» **ASSIGNMENT**
Would you reproduce each line below exactly, leaving every picture out?

» **DATA EXCERPT**
BEGIN
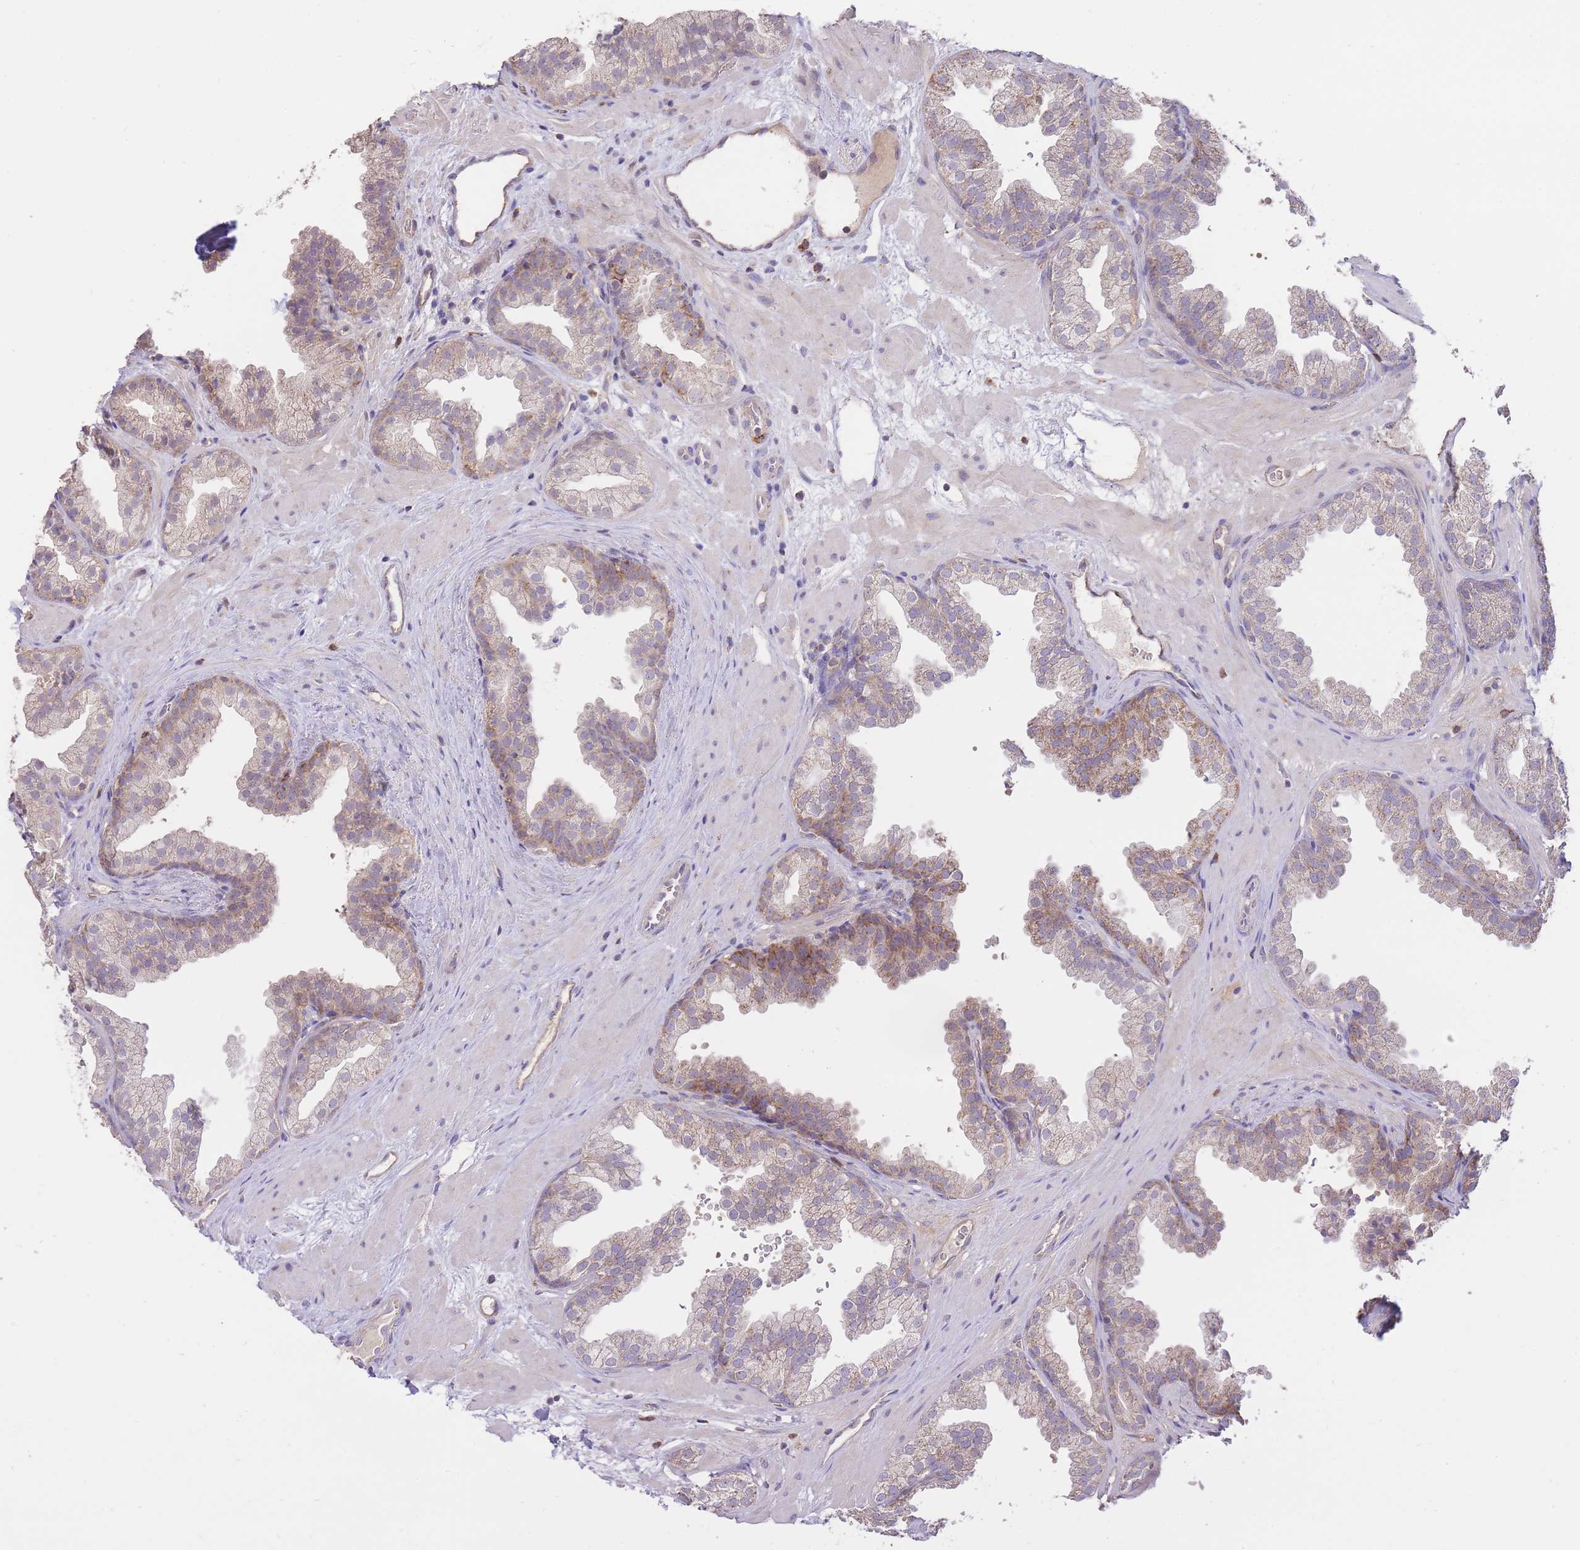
{"staining": {"intensity": "weak", "quantity": "25%-75%", "location": "cytoplasmic/membranous"}, "tissue": "prostate", "cell_type": "Glandular cells", "image_type": "normal", "snomed": [{"axis": "morphology", "description": "Normal tissue, NOS"}, {"axis": "topography", "description": "Prostate"}], "caption": "Protein staining demonstrates weak cytoplasmic/membranous expression in about 25%-75% of glandular cells in normal prostate.", "gene": "PREP", "patient": {"sex": "male", "age": 37}}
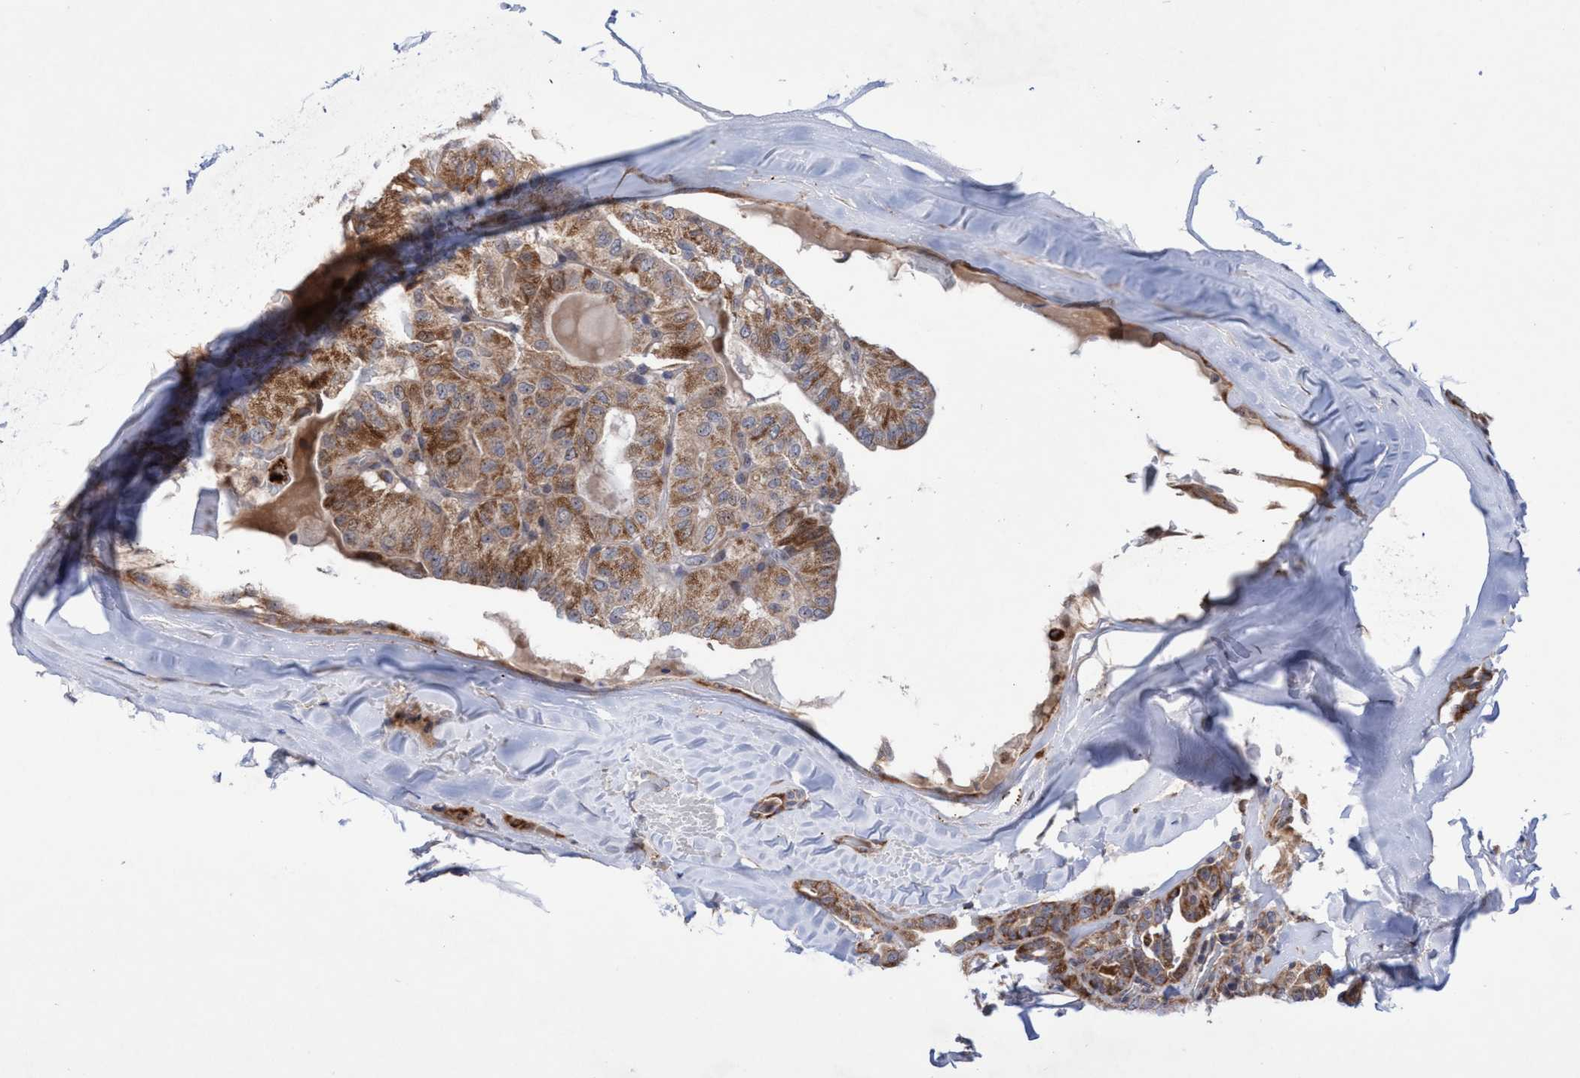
{"staining": {"intensity": "moderate", "quantity": ">75%", "location": "cytoplasmic/membranous"}, "tissue": "thyroid cancer", "cell_type": "Tumor cells", "image_type": "cancer", "snomed": [{"axis": "morphology", "description": "Papillary adenocarcinoma, NOS"}, {"axis": "topography", "description": "Thyroid gland"}], "caption": "Moderate cytoplasmic/membranous positivity for a protein is identified in about >75% of tumor cells of thyroid cancer using immunohistochemistry.", "gene": "P2RY14", "patient": {"sex": "male", "age": 77}}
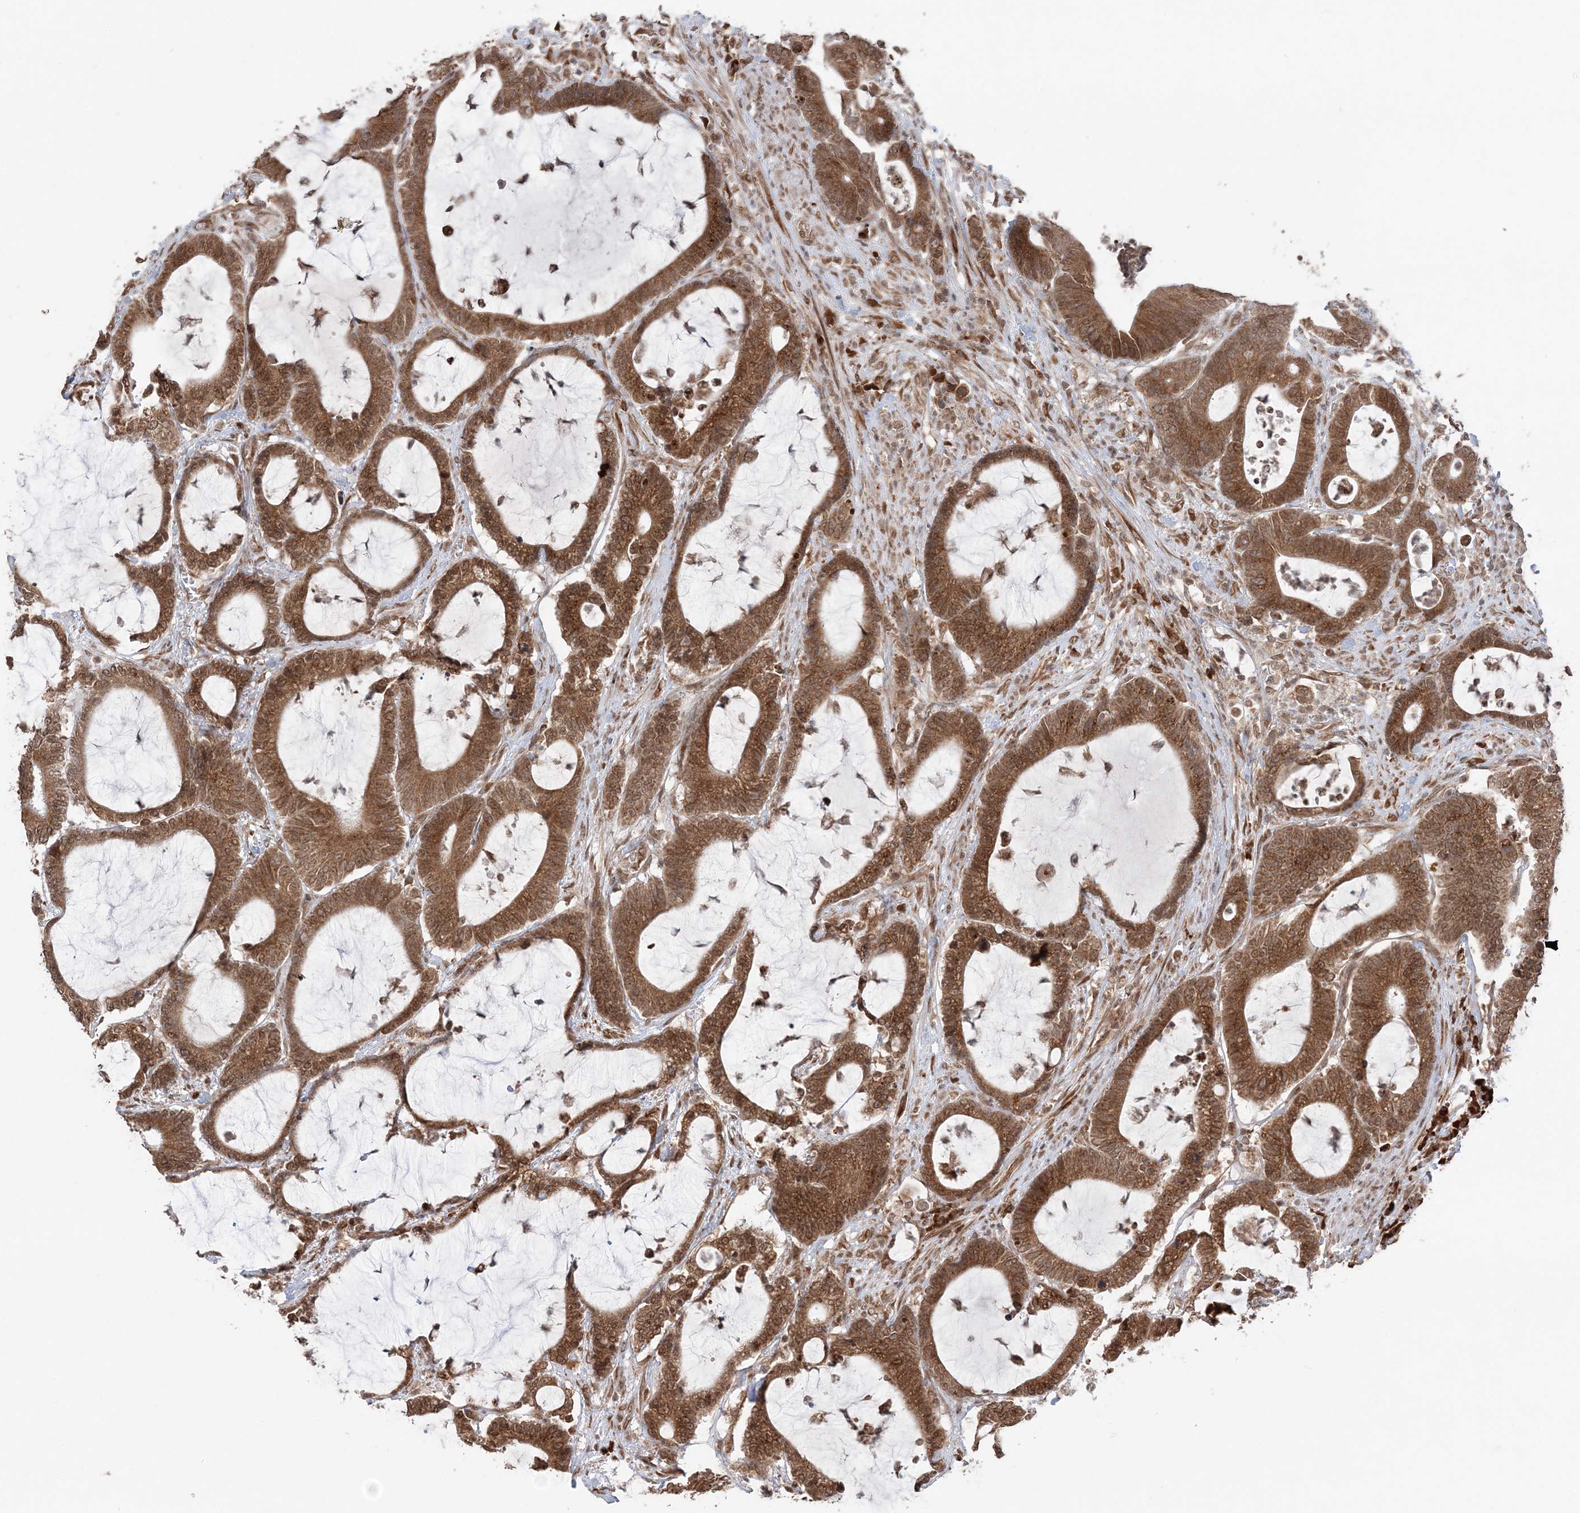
{"staining": {"intensity": "strong", "quantity": ">75%", "location": "cytoplasmic/membranous,nuclear"}, "tissue": "colorectal cancer", "cell_type": "Tumor cells", "image_type": "cancer", "snomed": [{"axis": "morphology", "description": "Adenocarcinoma, NOS"}, {"axis": "topography", "description": "Colon"}], "caption": "Strong cytoplasmic/membranous and nuclear expression is identified in about >75% of tumor cells in colorectal cancer.", "gene": "TMED10", "patient": {"sex": "female", "age": 84}}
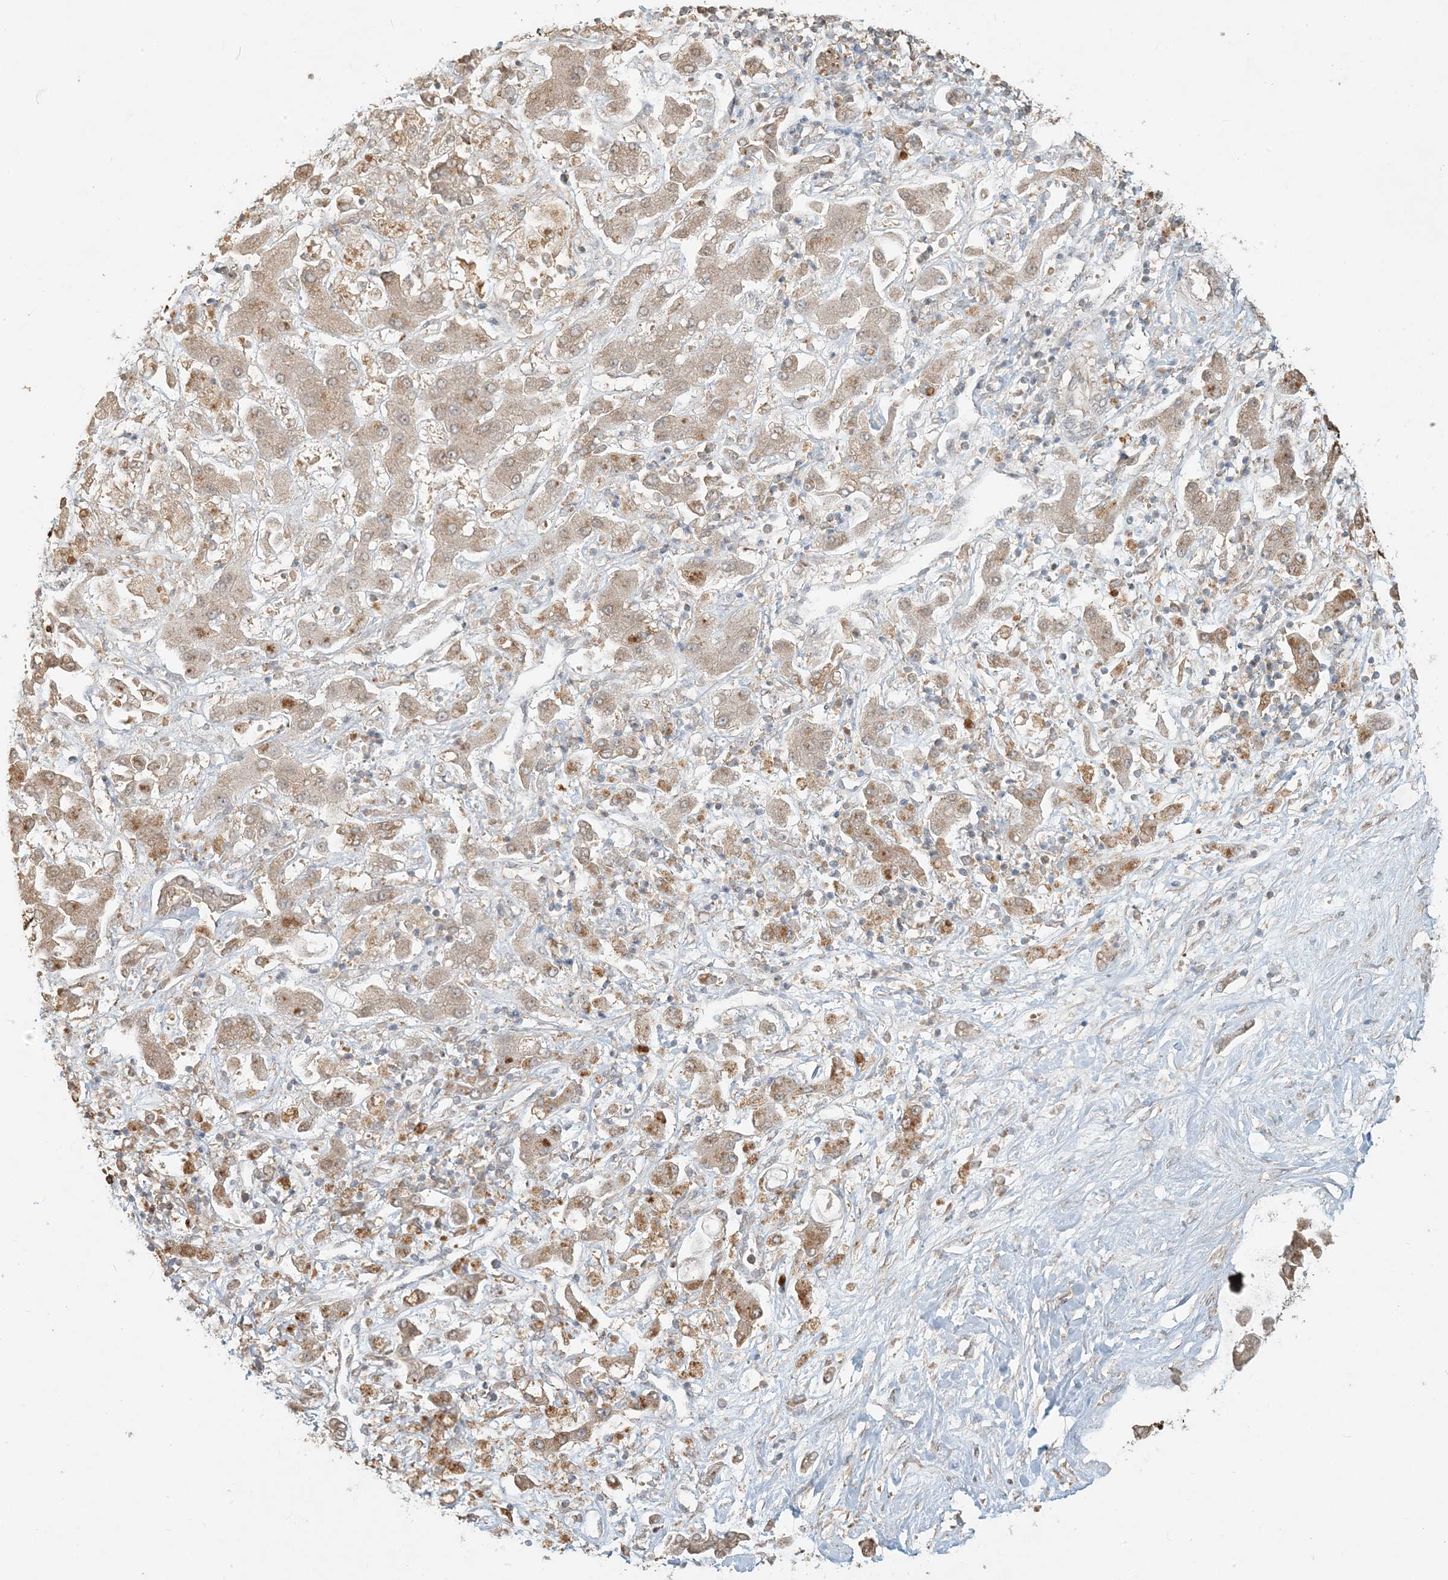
{"staining": {"intensity": "moderate", "quantity": ">75%", "location": "cytoplasmic/membranous,nuclear"}, "tissue": "liver cancer", "cell_type": "Tumor cells", "image_type": "cancer", "snomed": [{"axis": "morphology", "description": "Cholangiocarcinoma"}, {"axis": "topography", "description": "Liver"}], "caption": "Tumor cells demonstrate medium levels of moderate cytoplasmic/membranous and nuclear expression in about >75% of cells in human liver cancer.", "gene": "MCOLN1", "patient": {"sex": "male", "age": 50}}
END
» **TASK RESULT**
{"staining": {"intensity": "weak", "quantity": "25%-75%", "location": "cytoplasmic/membranous"}, "tissue": "prostate", "cell_type": "Glandular cells", "image_type": "normal", "snomed": [{"axis": "morphology", "description": "Normal tissue, NOS"}, {"axis": "topography", "description": "Prostate"}], "caption": "Protein staining demonstrates weak cytoplasmic/membranous expression in about 25%-75% of glandular cells in normal prostate.", "gene": "PREP", "patient": {"sex": "male", "age": 37}}
{"staining": {"intensity": "moderate", "quantity": ">75%", "location": "cytoplasmic/membranous"}, "tissue": "thyroid cancer", "cell_type": "Tumor cells", "image_type": "cancer", "snomed": [{"axis": "morphology", "description": "Papillary adenocarcinoma, NOS"}, {"axis": "topography", "description": "Thyroid gland"}], "caption": "Moderate cytoplasmic/membranous positivity for a protein is identified in about >75% of tumor cells of thyroid cancer using immunohistochemistry.", "gene": "P2RY14", "patient": {"sex": "male", "age": 77}}
{"staining": {"intensity": "strong", "quantity": ">75%", "location": "cytoplasmic/membranous,nuclear"}, "tissue": "colorectal cancer", "cell_type": "Tumor cells", "image_type": "cancer", "snomed": [{"axis": "morphology", "description": "Adenocarcinoma, NOS"}, {"axis": "topography", "description": "Colon"}], "caption": "Strong cytoplasmic/membranous and nuclear expression is identified in about >75% of tumor cells in colorectal cancer.", "gene": "TMED10", "patient": {"sex": "female", "age": 84}}
{"staining": {"intensity": "moderate", "quantity": ">75%", "location": "cytoplasmic/membranous,nuclear"}, "tissue": "liver cancer", "cell_type": "Tumor cells", "image_type": "cancer", "snomed": [{"axis": "morphology", "description": "Cholangiocarcinoma"}, {"axis": "topography", "description": "Liver"}], "caption": "Tumor cells demonstrate medium levels of moderate cytoplasmic/membranous and nuclear expression in about >75% of cells in human liver cancer.", "gene": "MCOLN1", "patient": {"sex": "male", "age": 50}}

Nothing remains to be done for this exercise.